Congress lost its second party-switching Member in as many weeks Tuesday when freshman Rep. Parker Griffith was defeated in the Republican primary in Alabama’s 5th district.

Madison County Commissioner Mo Brooks won the three-way contest without needing a runoff by taking 51 percent of the vote Tuesday. Griffith had 33 percent, and Navy veteran Les Phillip had 16 percent.

Griffith’s defeat is sure to be interpreted as yet another sign of the general anti-establishment mood of the country during this midterm election cycle. But as with Sen.

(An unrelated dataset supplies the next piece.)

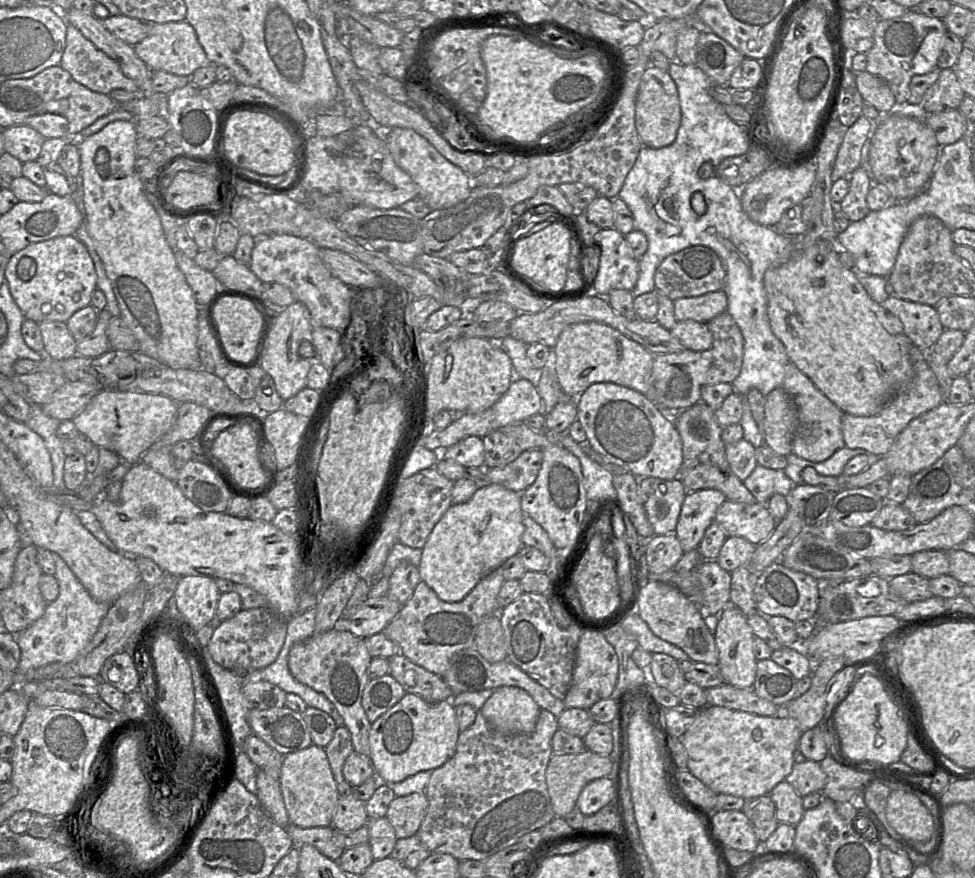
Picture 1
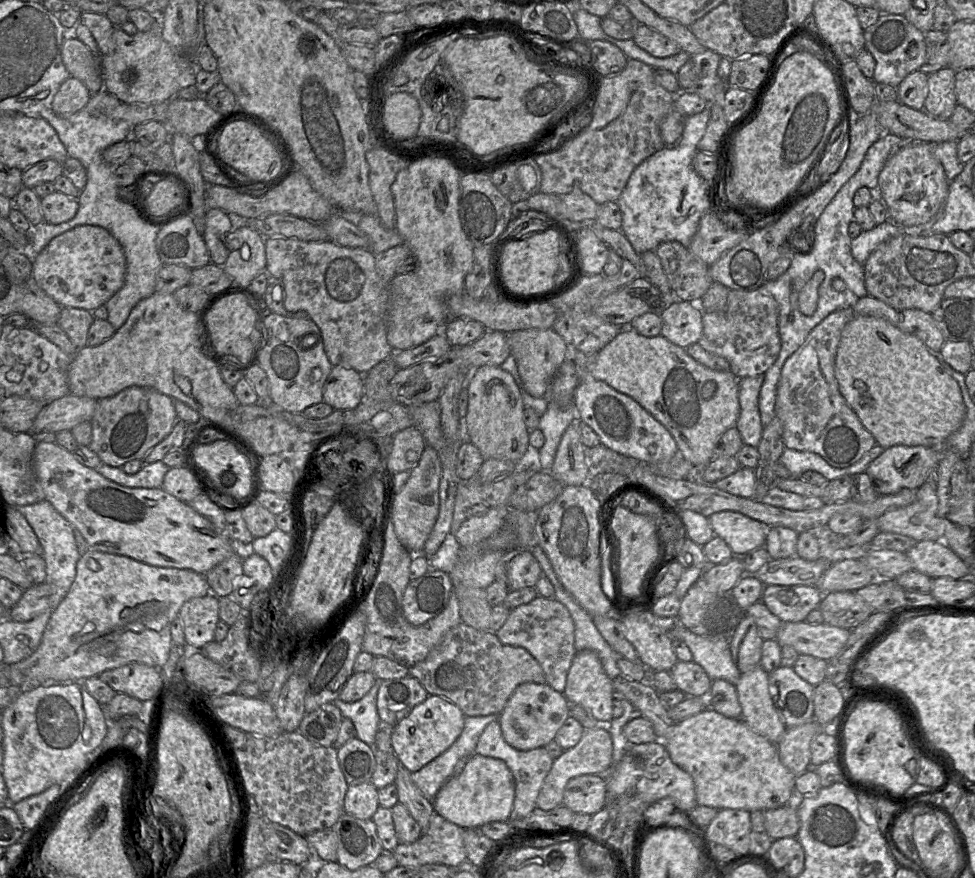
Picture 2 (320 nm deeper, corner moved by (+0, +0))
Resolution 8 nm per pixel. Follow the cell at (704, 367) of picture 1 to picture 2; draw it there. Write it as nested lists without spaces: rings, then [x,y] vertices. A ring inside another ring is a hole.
[[[762,286],[752,291],[731,289],[724,310],[703,312],[703,331],[698,344],[708,353],[725,358],[730,364],[729,370],[739,379],[764,374],[773,365],[781,349],[778,318],[779,305]]]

Arlen Specter in Pennsylvania’s Democratic Senate primary two weeks ago, Griffith’s defeat was also very much about his decision to change political teams last December and his inability to connect with his new party base.

Although Griffith was quickly embraced by national Republican leaders after his party switch, he never won over tea party activists or local GOP leaders in his northern Alabama district.

Early this year two county GOP executive committees in the district took the unusual step of endorsing anyone but Griffith in the primary, while tea party activists went so far as to protest a Griffith fundraiser in the district that featured House Minority Leader John Boehner (R-Ohio).

Brooks was able to rally that support and combine it with a $100,000 personal loan and just enough funding to get his message out and not be drowned out by Griffith’s more than $1.1 million in campaign disbursements.

Brooks said last week that he was holding back nearly six figures in campaign cash in the event of a runoff — a sum that will give him a good cash-on-hand base in the conservative district as he looks to the general election.

In that contest he’ll face Democratic political consultant Steve Raby, who won his primary with more than 60 percent of the vote. The runner-up in that contest was lawyer Taze Shepard, grandson of former Alabama Sen. John Sparkman (D).

Brooks will be the favorite in the November election, but national Democrats hold out some hope that Raby, like Griffith and nine-term Rep. Bud Cramer before him, can keep the Huntsville-area seat in the Democratic column.